Racismo estará na origem do ataque que fez dois mortos numa escola

Agressor tinha 21 anos e foi identificado como simpatizante dos movimentos anti-imigração de extrema direita. Professor e um aluno foram mortos

A polícia sueca está a tratar como crime de ódio o duplo homicídio registado quinta-feira numa escola sueca. Duas pessoas morreram e outras duas ficaram feridas com gravidade depois de serem atacadas por um homem mascarado empunhando uma espada.

Um professor morreu ainda no local do ataque. A segunda vítima mortal, um aluno de 17 anos, não resistiu aos ferimentos: perdeu a vida no hospital, onde ainda foi sujeito a uma intervenção cirúrgica. Hospitalizados em estado grave permanecem um adolescente de 14 anos e um docente de 41.

O suspeito do ataque foi baleado pelas autoridaddes e acabou por morrer vítima dos disparos. A polícia de Trollhättan, localidade onde fica a escola atacada, já o identificou como sendo um jovem de 21 anos residente na cidade. A imprensa local adianta que se chama Anton Lundin Pettersson. "Podemos confirmar que este foi um crime de ódio motivado por racismo, em parte porque o homem escolheu as suas vítimas baseando-se na cor da pele", confirmou o chefe da polícia, Niclas Hallgren, à rádio pública sueca. "Chegámos a esta conclusão baseando-nos no que encontrámos quando fizemos buscas no seu apartamento e no seu comportamento durante o ato, assim como na forma como selecionou as suas vítimas". A escola em causa recebe muitos alunos oriundos de famílias imigrantes na Suécia.

Um jornal sueco publicou mesmo uma fotografia do agressor, vestido de preto, com uma máscara e um capacete. A fotografia terá sido tirada, alegadamente, já num corredor da escola e pouco antes do ataque, estando o jovem em pose com alguns dos estudantes. A polícia conseguiu depois reconstituir as movimentações de Pettersson dentro do edifício a partir do rasto de sangue deixado pelos ataques.

Máscara da saga 'Guerra das Estrelas'

A agressão aconteceu na escola Kronan, em Trollhättan, uma cidade que tem cerca de 50 mil habitantes e fica a norte de Gotemburgo, a segunda maior cidade sueca - a maior é Estocolmo, a capital do país. Trollhättan é uma localidade industrial, sede da construtora automóvel Saab. A escola onde ocorreu o ataque é frequentada por cerca de 400 alunos.

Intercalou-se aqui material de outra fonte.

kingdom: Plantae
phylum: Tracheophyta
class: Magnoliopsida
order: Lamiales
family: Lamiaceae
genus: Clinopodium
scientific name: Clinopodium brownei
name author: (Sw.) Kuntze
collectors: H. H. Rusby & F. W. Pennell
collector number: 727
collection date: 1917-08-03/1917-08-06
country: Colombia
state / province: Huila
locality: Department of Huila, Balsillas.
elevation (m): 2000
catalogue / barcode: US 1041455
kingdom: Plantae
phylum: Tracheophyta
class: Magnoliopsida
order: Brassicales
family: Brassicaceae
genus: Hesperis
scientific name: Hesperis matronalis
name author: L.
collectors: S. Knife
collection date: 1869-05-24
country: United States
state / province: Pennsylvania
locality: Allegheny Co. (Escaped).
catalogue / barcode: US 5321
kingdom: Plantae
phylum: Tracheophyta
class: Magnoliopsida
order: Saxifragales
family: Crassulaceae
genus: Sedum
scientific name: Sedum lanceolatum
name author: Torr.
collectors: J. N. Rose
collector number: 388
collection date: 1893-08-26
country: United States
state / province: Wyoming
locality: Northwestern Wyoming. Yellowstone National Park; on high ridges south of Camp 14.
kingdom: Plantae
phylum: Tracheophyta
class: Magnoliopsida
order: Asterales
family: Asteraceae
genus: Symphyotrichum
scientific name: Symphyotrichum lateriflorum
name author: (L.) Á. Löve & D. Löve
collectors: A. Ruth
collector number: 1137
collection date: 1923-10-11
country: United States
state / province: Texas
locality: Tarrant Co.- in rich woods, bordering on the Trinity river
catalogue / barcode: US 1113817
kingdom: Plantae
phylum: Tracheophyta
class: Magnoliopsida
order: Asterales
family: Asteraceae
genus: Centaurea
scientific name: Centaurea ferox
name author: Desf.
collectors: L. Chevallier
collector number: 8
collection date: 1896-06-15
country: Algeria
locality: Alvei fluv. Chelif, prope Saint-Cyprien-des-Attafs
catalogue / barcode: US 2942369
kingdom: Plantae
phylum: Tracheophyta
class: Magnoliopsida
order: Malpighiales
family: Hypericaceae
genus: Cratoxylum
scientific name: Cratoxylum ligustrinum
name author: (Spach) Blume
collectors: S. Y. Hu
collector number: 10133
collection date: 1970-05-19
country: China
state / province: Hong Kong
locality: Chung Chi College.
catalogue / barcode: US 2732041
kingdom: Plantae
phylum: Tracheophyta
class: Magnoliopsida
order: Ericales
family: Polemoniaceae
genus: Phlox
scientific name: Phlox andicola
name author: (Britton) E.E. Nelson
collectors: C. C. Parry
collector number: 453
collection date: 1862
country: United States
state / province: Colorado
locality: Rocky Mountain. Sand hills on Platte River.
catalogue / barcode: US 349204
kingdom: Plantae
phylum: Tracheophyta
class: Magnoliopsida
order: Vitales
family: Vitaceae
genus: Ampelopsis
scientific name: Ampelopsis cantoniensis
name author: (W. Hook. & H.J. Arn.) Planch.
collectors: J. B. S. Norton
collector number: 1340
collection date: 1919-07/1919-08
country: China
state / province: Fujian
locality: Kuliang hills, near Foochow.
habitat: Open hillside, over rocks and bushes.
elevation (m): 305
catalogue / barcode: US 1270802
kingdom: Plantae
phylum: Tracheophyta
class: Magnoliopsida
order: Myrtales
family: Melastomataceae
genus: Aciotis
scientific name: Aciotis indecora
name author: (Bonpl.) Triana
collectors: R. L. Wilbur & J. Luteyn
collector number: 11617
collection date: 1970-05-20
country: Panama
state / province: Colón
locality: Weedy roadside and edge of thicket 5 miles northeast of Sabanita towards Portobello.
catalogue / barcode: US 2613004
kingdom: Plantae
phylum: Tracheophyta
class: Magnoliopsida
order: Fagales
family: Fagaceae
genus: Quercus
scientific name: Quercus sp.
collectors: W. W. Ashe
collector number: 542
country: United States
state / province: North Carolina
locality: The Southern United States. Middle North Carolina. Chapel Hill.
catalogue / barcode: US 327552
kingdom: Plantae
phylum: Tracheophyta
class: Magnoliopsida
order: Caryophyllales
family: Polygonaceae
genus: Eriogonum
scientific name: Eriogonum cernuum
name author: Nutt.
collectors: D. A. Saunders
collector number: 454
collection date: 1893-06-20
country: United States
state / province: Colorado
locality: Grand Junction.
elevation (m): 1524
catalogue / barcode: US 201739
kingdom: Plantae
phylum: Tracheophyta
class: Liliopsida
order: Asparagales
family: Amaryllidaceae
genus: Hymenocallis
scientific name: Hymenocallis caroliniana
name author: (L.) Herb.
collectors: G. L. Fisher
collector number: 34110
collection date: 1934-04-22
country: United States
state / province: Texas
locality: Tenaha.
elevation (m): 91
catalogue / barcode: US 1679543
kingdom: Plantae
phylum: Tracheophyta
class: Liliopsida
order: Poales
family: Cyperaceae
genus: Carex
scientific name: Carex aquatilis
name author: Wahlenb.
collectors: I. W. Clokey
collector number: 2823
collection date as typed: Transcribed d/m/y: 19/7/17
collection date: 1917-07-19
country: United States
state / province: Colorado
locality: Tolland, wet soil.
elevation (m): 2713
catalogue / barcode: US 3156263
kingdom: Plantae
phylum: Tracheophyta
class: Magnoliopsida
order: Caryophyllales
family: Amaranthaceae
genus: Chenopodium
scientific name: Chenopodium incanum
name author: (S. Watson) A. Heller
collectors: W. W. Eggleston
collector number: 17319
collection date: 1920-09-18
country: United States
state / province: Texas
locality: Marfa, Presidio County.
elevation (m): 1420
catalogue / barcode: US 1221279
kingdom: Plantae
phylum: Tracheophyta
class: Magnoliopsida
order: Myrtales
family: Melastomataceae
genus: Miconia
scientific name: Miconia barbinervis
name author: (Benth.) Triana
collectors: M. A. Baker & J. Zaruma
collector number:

Segundo a agência Reuters, a polícia respondeu a uma chamada de emergência que alertou para a presença do homem na escola, e que reportava já que uma pessoa tinha sido atacada nas instalações, na zona da cafetaria. Pouco depois, o suspeito foi baleado.

Um dos estudantes contou à imprensa local que estava na sala de aula, com os colegas de turma, quando uma das colegas recebeu uma chamada da irmã avisando-a para a presença de um homicida na escola. Os alunos fecharam-se na sala mas o professor, que ainda estava no corredor, terá sido ferido pelo agressor. "Queríamos avisá-lo e por isso fomos lá fora e vimos o homicida, usava uma máscara e tinha uma espada. O nosso professor foi esfaqueado".

Outro aluno disse que, inicialmente, pensavam tratar-se de uma brincadeira de Halloween, uma vez que o atacante trazia uma máscara da saga Guerra das Estrelas.

O primeiro-ministro da Suécia, Stephen Löfven, deslocou-se a Trollhättan ainda na quinta-feira. Em reação às notícias das agressões, destacou que era "um dia negro" para o país. "Penso nas vítimas e suas famílias, estudantes, professores e funcionários, toda a comunidade afetada. Nenhum palavra consegue descrever aquilo por que estão a passar". O governante não quis comentar a alegada simpatia do agressor pela extrema direita e movimentos anti-imigração, avançada pelos media suecos, ressalvando que as autoridades ainda estão a trabalhar no perfil do atacante.

Os ataques em escolas são raros na Suécia, recorda a televisão britânica. Este é o primeiro desde 1961, quando um tiroteio numa escola próxima de Gotemburgo fez um morto e seis feridos.